Exercise requirements: Rewrite each of the rows below, changing "chart" to "graph" and leaving everything else as it is. Omit the pictures from your version.

Data for this exercise:
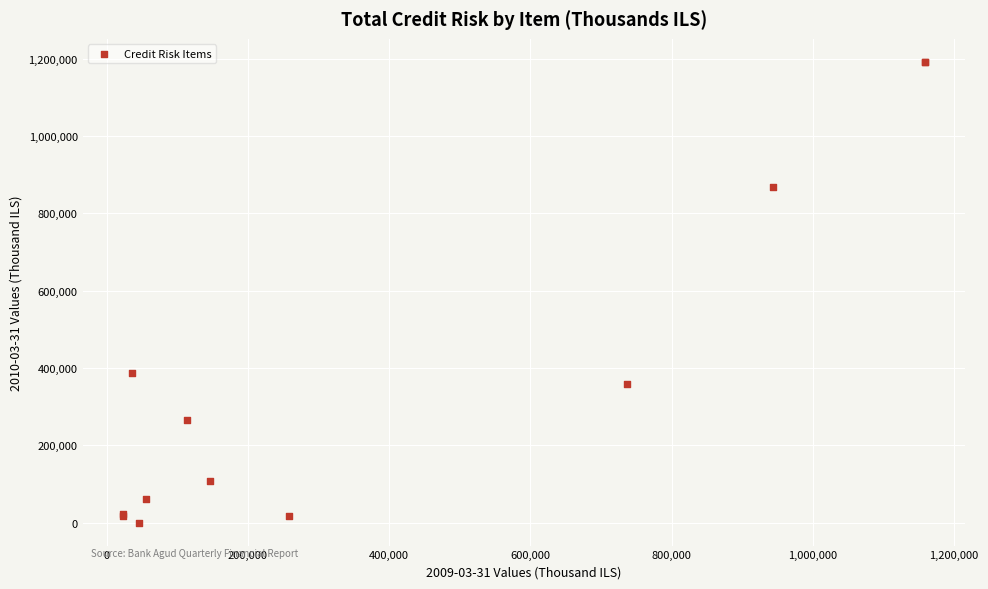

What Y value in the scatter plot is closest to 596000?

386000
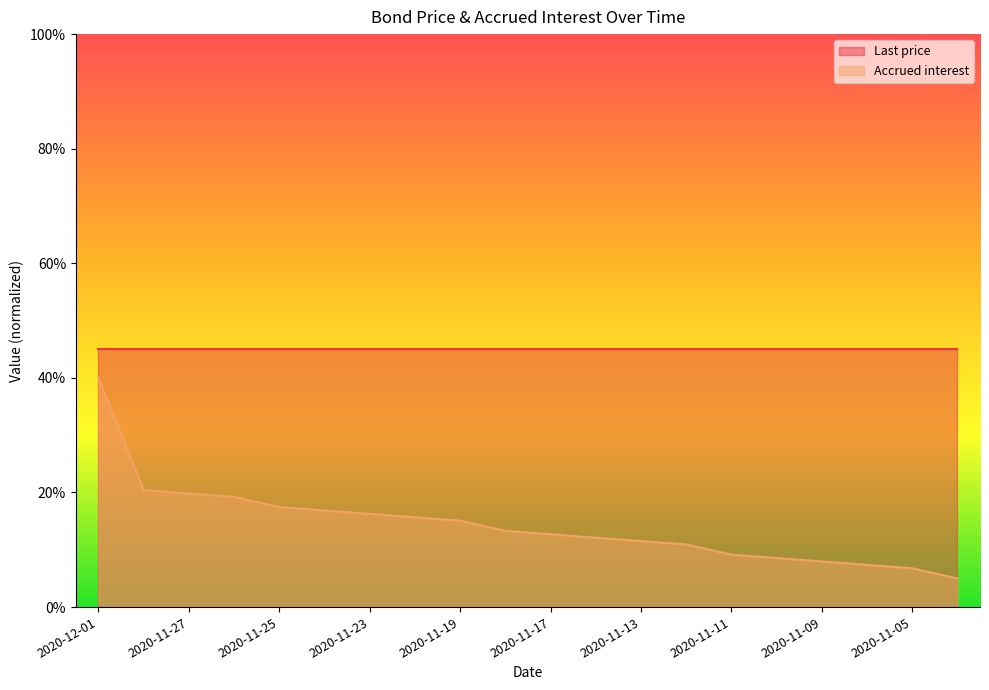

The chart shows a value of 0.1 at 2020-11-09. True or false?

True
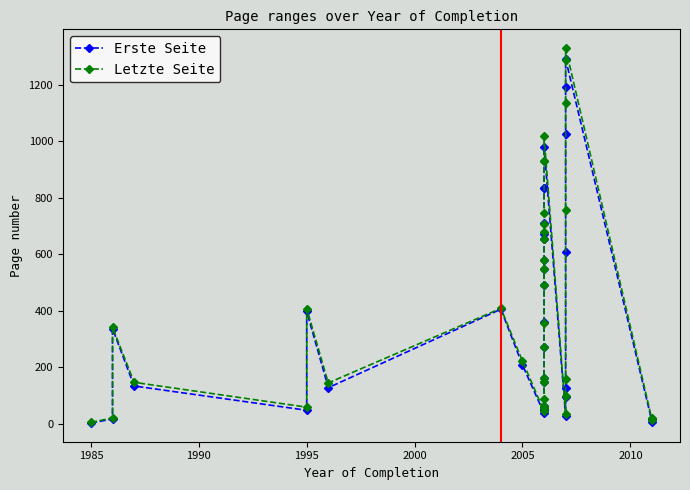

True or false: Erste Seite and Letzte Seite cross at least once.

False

Answer to the exercise:
What Y value in the scatter plot is closest to 596000?

386000

The graph shows a value of 0.1 at 2020-11-09. True or false?

True

True or false: Erste Seite and Letzte Seite cross at least once.

False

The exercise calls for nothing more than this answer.